* Document extract:

---*---

By default no certificate validation is performed (ssl.CERT_NONE). For a secure connection you must verify the peer’s certificate by setting cert_reqs / SSLContext.verify_mode to ssl.CERT_REQUIRED; otherwise the connection is vulnerable to man-in-the-middle attacks.

CPython’s wrap_socket returns an SSLSocket object which has methods typical for sockets, such as send, recv, etc. MicroPython’s wrap_socket returns an object more similar to CPython’s SSLObject which does not have these socket methods.

verify_mode

Set or get the behaviour for verification of peer certificates. Must be one of the CERT_* constants.

Note

ssl.CERT_REQUIRED requires the device’s date/time to be properly set, e.g. using mpremote rtc --set or ntptime, and server_hostname must be specified when on the client side.

DTLS support

Difference to CPython

This is a MicroPython extension.

This module supports DTLS in client and server mode via the PROTOCOL_DTLS_CLIENT and PROTOCOL_DTLS_SERVER constants that can be used as the protocol argument of SSLContext.

In this case the underlying socket is expected to behave as a datagram socket (i.e. like the socket opened with socket.socket with socket.AF_INET as af and socket.SOCK_DGRAM as type).

DTLS server support

MicroPython’s DTLS server support is configured with “Hello Verify” as required for DTLS 1.2. This is transparent for DTLS clients, but there are relevant considerations when implementing a DTLS server in MicroPython:

  • The server should pass an additional argument client_id when calling SSLContext.wrap_socket(). This ID must be a bytes object (or similar) with a transport-specific identifier representing the client.

    The simplest approach is to convert the tuple of (client_ip, client_port) returned from socket.recv_from() into a byte string, i.e.:

    _, client_addr = sock.recvfrom(1, socket.MSG_PEEK)
    sock.connect(client_addr)  # Connect back to the client
    sock = ssl_ctx.wrap_socket(sock, server_side=True,
                               client_id=repr(client_addr).encode())

---*---

* Dataset:
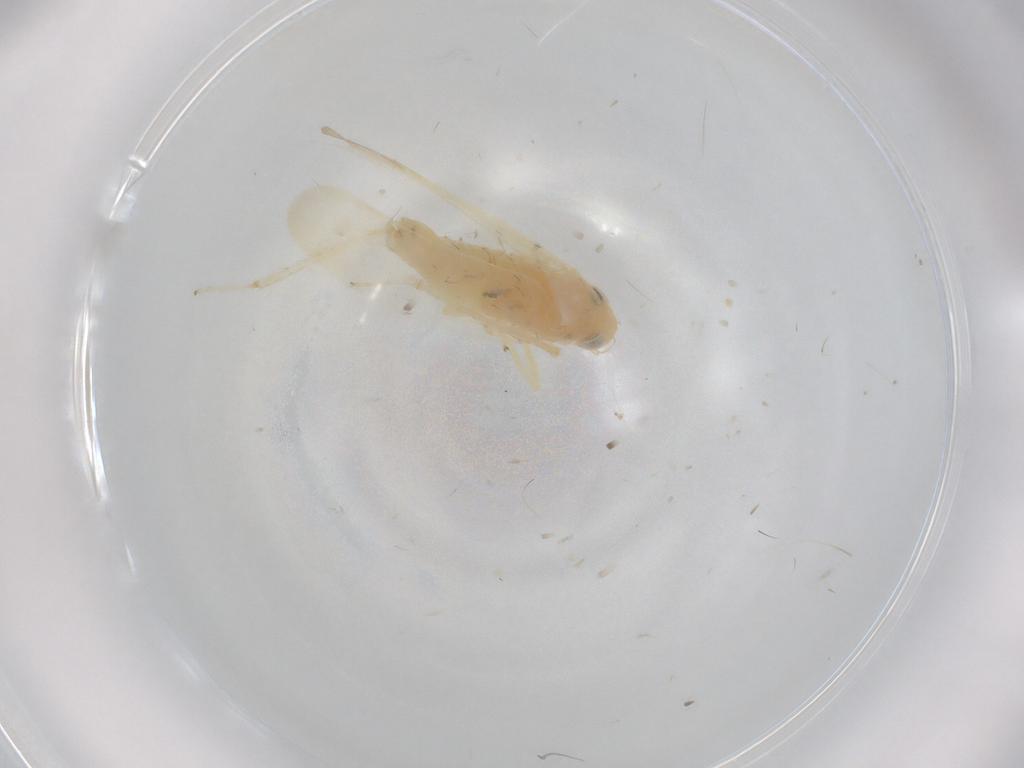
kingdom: Animalia
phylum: Arthropoda
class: Insecta
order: Hemiptera
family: Cicadellidae
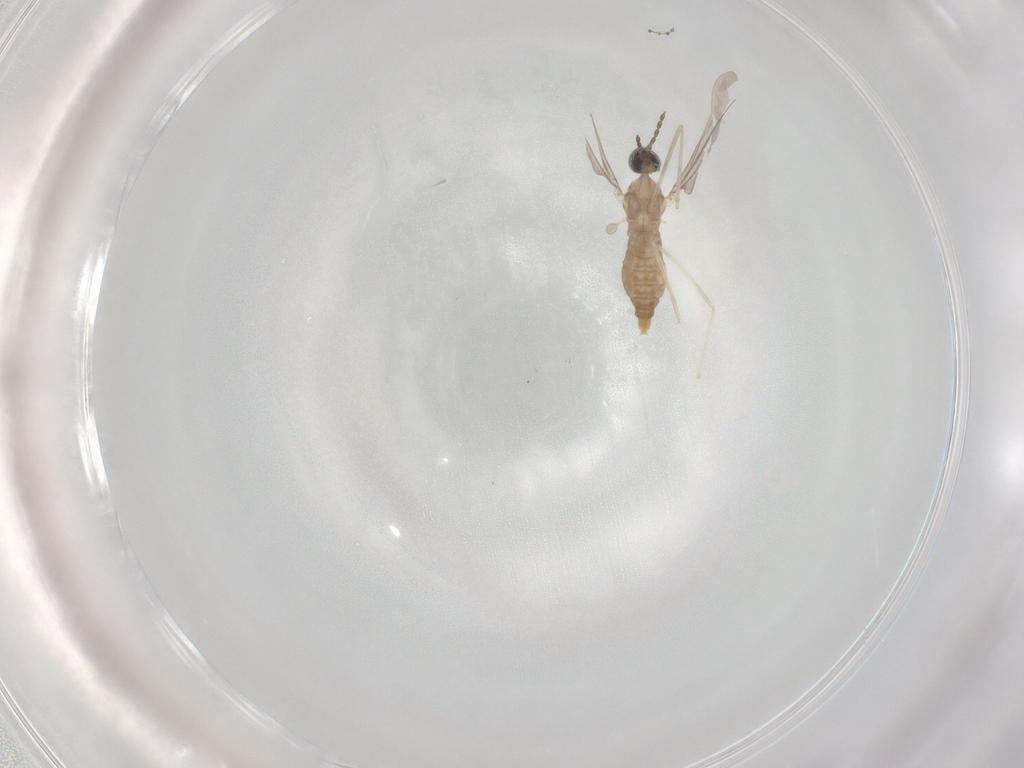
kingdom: Animalia
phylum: Arthropoda
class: Insecta
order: Diptera
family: Cecidomyiidae
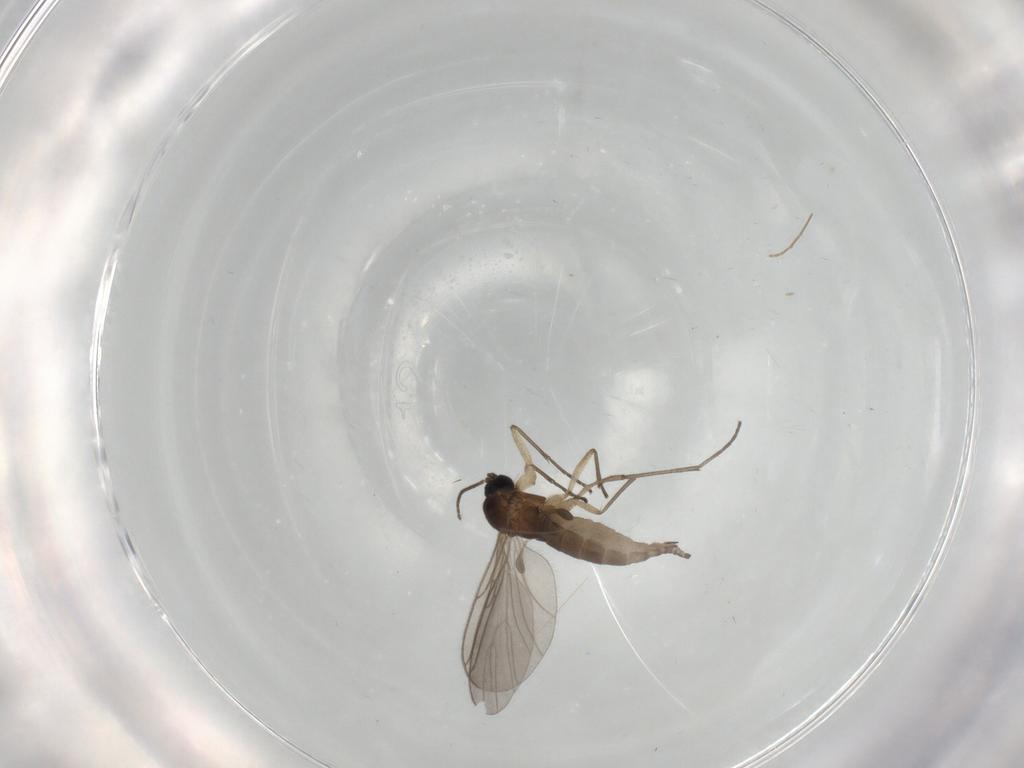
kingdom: Animalia
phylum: Arthropoda
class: Insecta
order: Diptera
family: Sciaridae
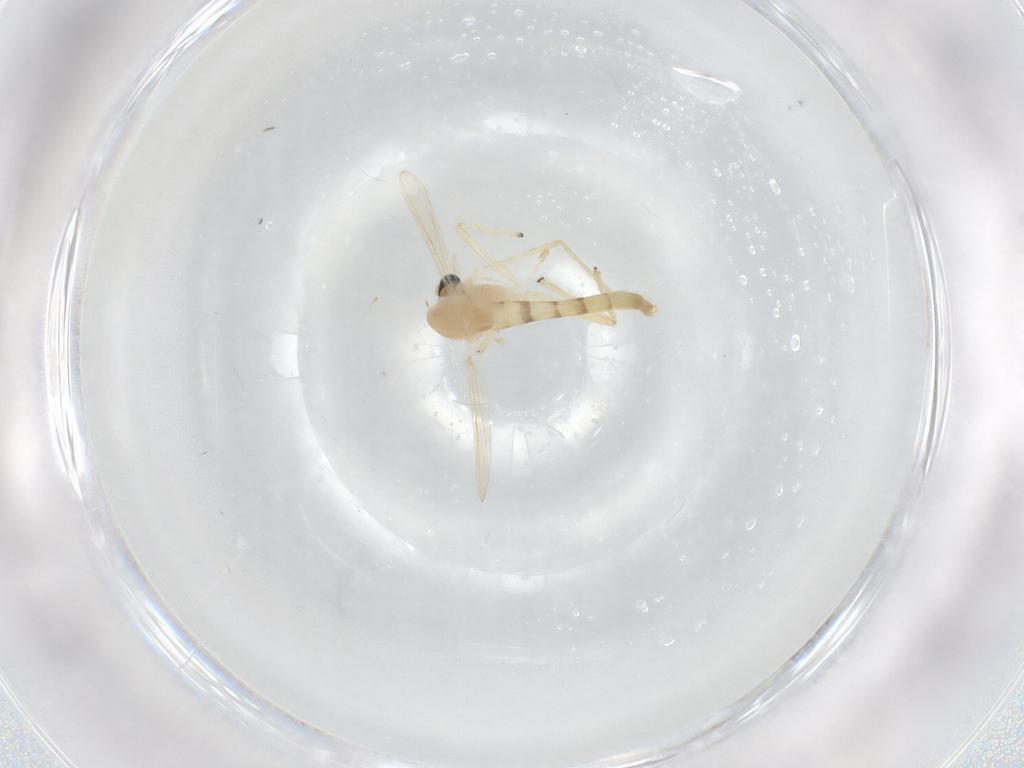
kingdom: Animalia
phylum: Arthropoda
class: Insecta
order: Diptera
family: Chironomidae
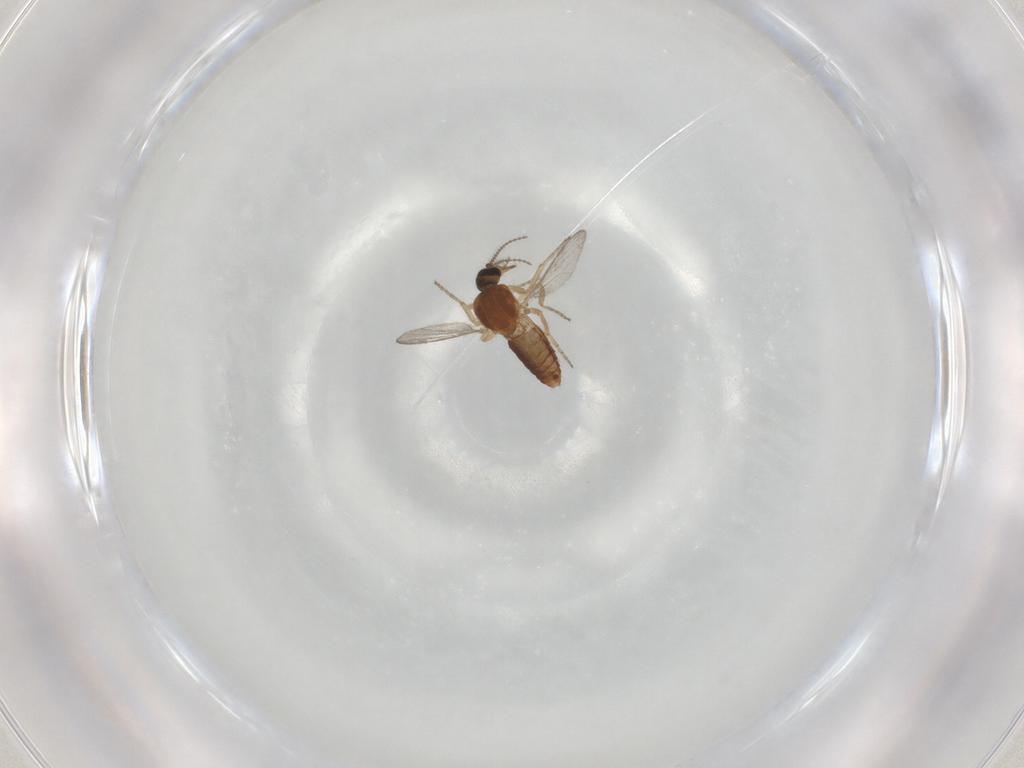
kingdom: Animalia
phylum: Arthropoda
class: Insecta
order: Diptera
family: Ceratopogonidae
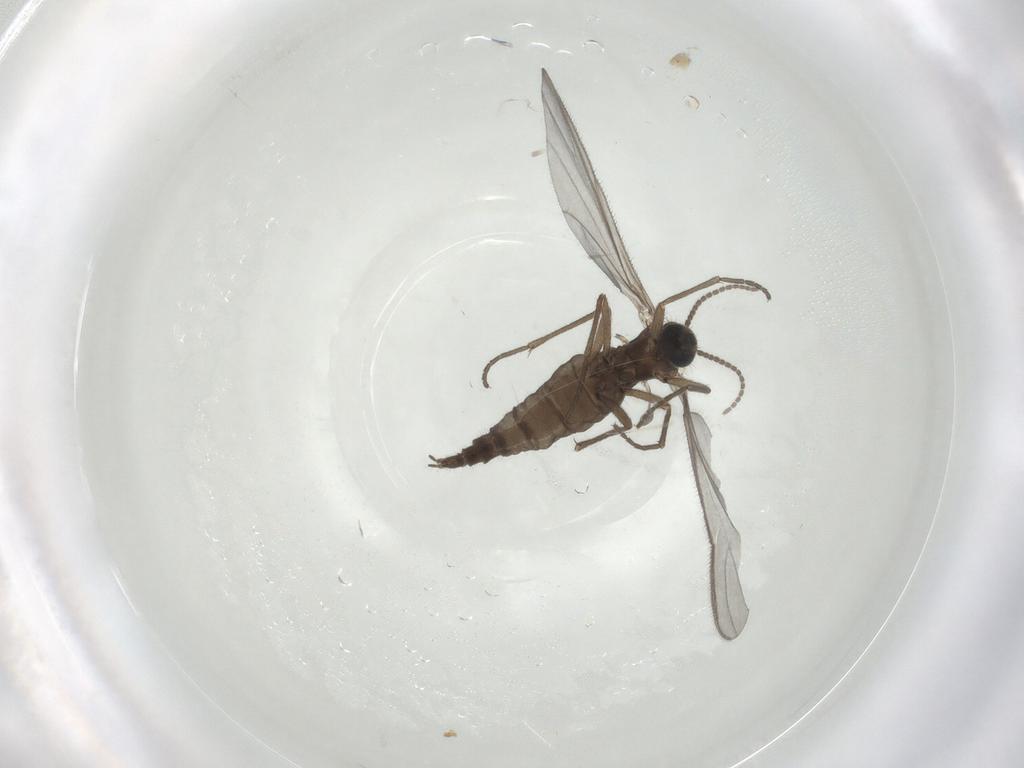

---*---

* The problem: Continue the MicroPython TLS/SSL module documentation from the point where it stops.

* Response to the task:
  • The first time a client connects, the server call to wrap_socket will fail with a OSError error “Hello Verify Required”. This is because the DTLS “Hello Verify” cookie is not yet known by the client. If the same client connects a second time then wrap_socket will succeed.

  • DTLS cookies for “Hello Verify” are associated with the SSLContext object, so the same SSLContext object should be used to wrap a subsequent connection from the same client. The cookie implementation includes a timeout and has constant memory use regardless of how many clients connect, so it’s OK to reuse the same SSLContext object for the lifetime of the server.

Constants

ssl.PROTOCOL_TLS_CLIENT: int

Supported value for the protocol parameter, selecting TLS client mode.

ssl.PROTOCOL_TLS_SERVER: int

Supported value for the protocol parameter, selecting TLS server mode.

ssl.PROTOCOL_DTLS_CLIENT: int

Supported value for the protocol parameter, selecting DTLS client mode.

ssl.PROTOCOL_DTLS_SERVER: int

Supported value for the protocol parameter, selecting DTLS server mode.

ssl.CERT_NONE: int

Supported value for the cert_reqs parameter, and the SSLContext.verify_mode attribute. No certificate verification is performed on the peer.

ssl.CERT_OPTIONAL: int

Supported value for the cert_reqs parameter, and the SSLContext.verify_mode attribute. Certificate verification is optional. Note that on the OpenMV Cam this behaves like ssl.CERT_NONE.

ssl.CERT_REQUIRED: int

Supported value for the cert_reqs parameter, and the SSLContext.verify_mode attribute. A valid certificate is required from the peer.